_Task item_.
Rewrite the section of the essay on political rifts that begins at the words "My impulse today, and" and stops after "of the time.", putting "campaign season" in place of "election cycle".

So now I have this relative with whom I have had a falling-out (she hung up on me, after some harsh words) and I begin to see how it was back in the days leading up to the War Between the States, during which it is always said that it was, in some households, brother against brother. It seems to me that the rhetoric is ratcheting up and feelings are running inexplicably high. It seems that for some people politics is thicker than blood, and it seems we in this country, as a national family, are becoming about as polarized as this angry relative and I. And if we think that our liberal counterparts are already, by their choice, no longer part of our national family, it seems that the ''conservative'' family is about to break apart, too, as people are willing to fight and separate rather than give up their particular viewpoints.
And maybe it's a good thing in the long run, this sifting. Sometimes any unity is illusory, and rifts -- or schisms -- like this one merely show the split that already exists, below the surface. When the dust clears we will see who is who and who is where.
I don't know how to mend this spat with my relative; we don't live in the same town and we don't see each other often, so for now I am letting it lie. I am not quick to apologize when I do not feel in the wrong, but if we are to reconcile, I know it will take an apology on my part, along with a large helping of humble pie, before I will be 'forgiven.' Still, since this relative of mine has such irreconcilably different views of life and of values and of what the future should be, I see little common ground between us, which is sad. I believe that family ties are just about the most important bonds we have in this life, and I don't take things like this lightly. I am a loyal person.
Along the same lines, I have a good friend since college days that is a political and religious liberal, and that fact has strained our friendship. It has certainly put a damper on our spontaneity in speaking our minds to each other. And yet if we cannot speak freely and honestly among friends, much less family, there is not much of a bond there. We can't have much of a relationship if we are afraid to speak our minds and to be open about what we believe and what we value.
It seems when people are so at odds about the important matters, any relationship between them can only be of the most superficial nature in order to avoid open clashes, and that is surely not what family relationships and friendships are supposed to be.
My impulse today, and maybe this will pass, is to shun all things political until this horrible election cycle from Hell is over, and then we shall see what we shall see.
I would love to think that my relative will learn from her mistakes, and see that an Obama presidency will be a disaster for majority America, but do you know, I don't think anything will cause her to have a change of heart, or say ''you were right; I was wrong. Now I see." No, liberals don't do that. No matter how bad things become, there will be a way to blame it on the Republicans or the 'racists' or whoever else. Similarly, the Republicans who don't see now will likely never see. Worse is better? No, people find a way to explain away the 'worse' and to blame it on the wrong people, 90 percent of the time.
I have no faith in the possibility of mass awakenings on either side of the aisle, in the event Obama is elected.
And I'm having to work hard at mustering up some faith in my brethren right at this moment, and without that faith, as I said, we stand in danger of becoming embittered or alienated from each other.
I don't even know if I would call myself a ''conservative'' since there are so many varieties of belief and opinion under that label now. I am opposed to what is called liberalism or socialism or leftism, and that is about all I seem to have in common with those who are called 'conservatives' or 'traditionalists.' And I don't know if being anti-liberal or anti-leftist or anti-multiculturalist is enough to bring us all together, if we disagree on so many basic themes. There has to be more agreement among us if this house is to be kept standing.

_Dataset entries_.

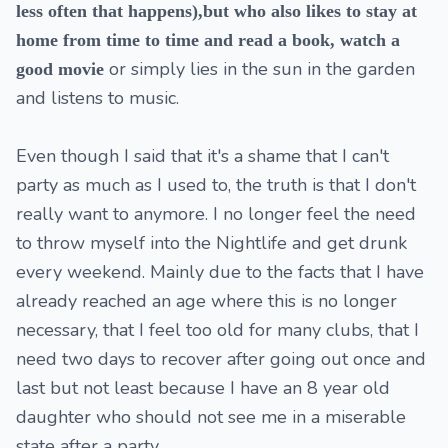
less often that happens),but who also likes to stay at
home from time to time and read a book, watch a
or simply lies in the sun in the garden
good movie
and listens to music.
Even though I said that it's a shame that I can't
party as much as I used to, the truth is that I don't
really want to anymore. I no longer feel the need
to throw myself into the Nightlife and get drunk
every weekend. Mainly due to the facts that I have
already reached an age where this is no longer
necessary, that I feel too old for many clubs, that I
need two days to recover after going out once and
last but not least because I have an 8 year old
daughter who should not see me in a miserable
state after a party.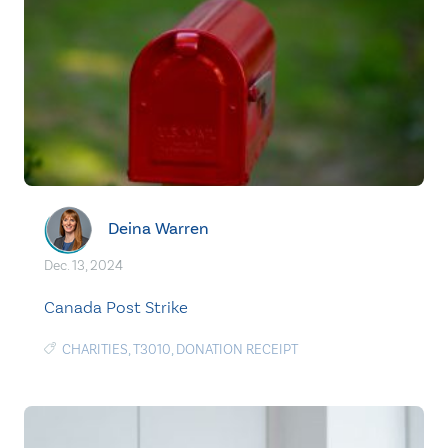
Deina Warren
Dec. 13, 2024
Canada Post Strike
CHARITIES
,
T3010
,
DONATION RECEIPT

_The answer_.
My impulse today, and maybe this will pass, is to shun all things political until this horrible campaign season from Hell is over, and then we shall see what we shall see.
I would love to think that my relative will learn from her mistakes, and see that an Obama presidency will be a disaster for majority America, but do you know, I don't think anything will cause her to have a change of heart, or say ''you were right; I was wrong. Now I see." No, liberals don't do that. No matter how bad things become, there will be a way to blame it on the Republicans or the 'racists' or whoever else. Similarly, the Republicans who don't see now will likely never see. Worse is better? No, people find a way to explain away the 'worse' and to blame it on the wrong people, 90 percent of the time.